I discovered this book thanks to my book loving friend Emma and now I cant wait to continue reading the rest of the Saxon Series by Bernard Cornwell. Historical novels about England have always enchanted me but this one goes back further than I usually go -- way back to the 9th century during the time the Danes were on the rampage and King Alfred (later to be dubbed the Great) was struggling to hang on to Wessex the only kingdom that hadnt been defeated by the invaders. The story is told through the eyes of Uhtred an English boy born to be a lord but orphaned and captured at the age of 10 by the Danish warrior Ragnar who raises him like his own son. As Uhtred grows into manhood, he is quickly assimilated into the wild and war-loving pagan world of his surrogate father whom he grows to love and emulate. But at heart he is still English and much of the books conflict centers around Uhtreds uncertainties when it comes to deciding where his loyalties lie. Naturally, a book whose central characters are 9th century Danish warriors is going to be full of blood and gore. The battle scenes are extremely graphic and so are the descriptions of what happened when the Vikings raided villages and settlements. Cornwell is a great story teller and as far as I can tell he researches his subject matter quite thoroughly. It was interesting to learn for instance that the term "viking" referred to the Danes only when they were raiding and not when they were engaged in battle. And I was fascinated by the descriptions of the Danish ships that struck terror into the hearts of the English, and the kind of battle strategies that were used at the time. It reminded me of an old Irish poem said to be written by a monk: "Bitter is the wind tonight/It ruffles the deep seas grizzled locks/I do not fear a crossing of the clear waves/By a band of greedy warriors from the North" Those greedy warriors from the North are front and center in this book that had me hooked from the first chapter. I couldn't wait to get back to it each time I had to put it down, and now I can't wait to get my hands on the next book in the series.

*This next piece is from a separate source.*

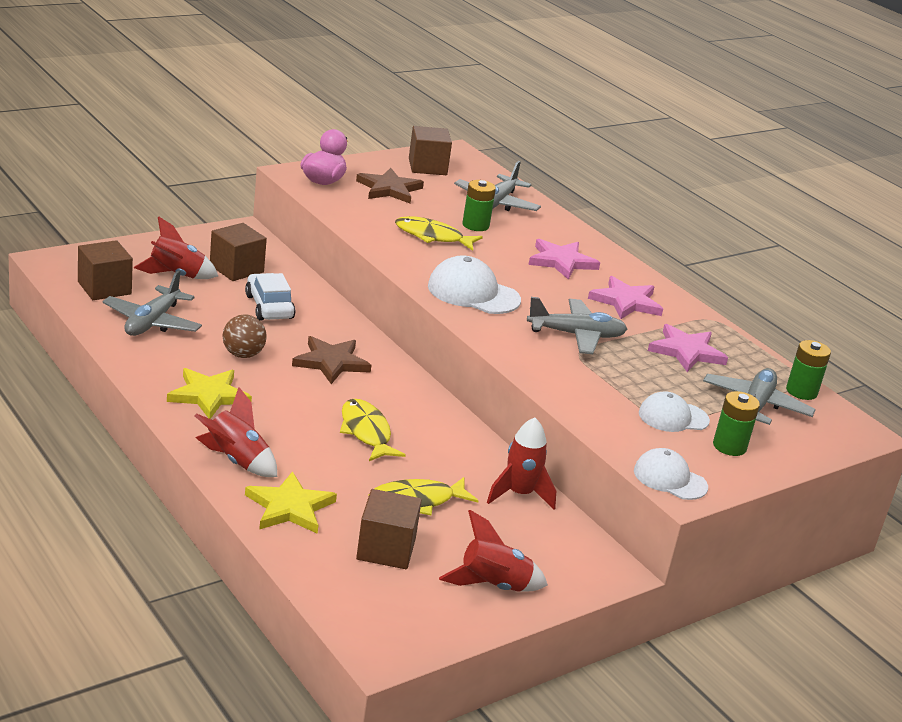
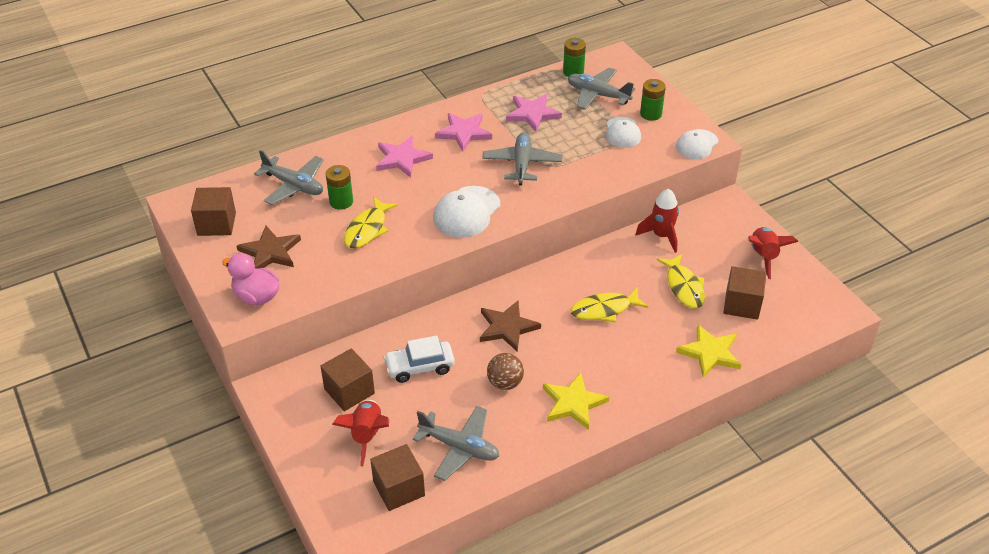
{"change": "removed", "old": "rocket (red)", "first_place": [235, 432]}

The Last Kningdom is vintage Cornwell historical fiction. I'd read a lot of his Sharpe series and was hesitant to explore an unknown series. But this book uis in the same histfict genre and explores an entuirely different era and people-excellent.
What a swash-buckling book this is! I was hooked from the start and couldn't wait to read what would happen next. If you like the TV show "Vikings" you will love this book. Our hero is taken at only 10 years old and grows up loving his adopted Viking life yet cannot let go of his original English heritage. His inner struggles, joys, growth and basically learning to "go with the flow" attitude allow him the life all young men dream of - overcoming all obstacles and loving the rough world around him. Weaving history with a lovable protagonist and action packed story, this is simply great writing!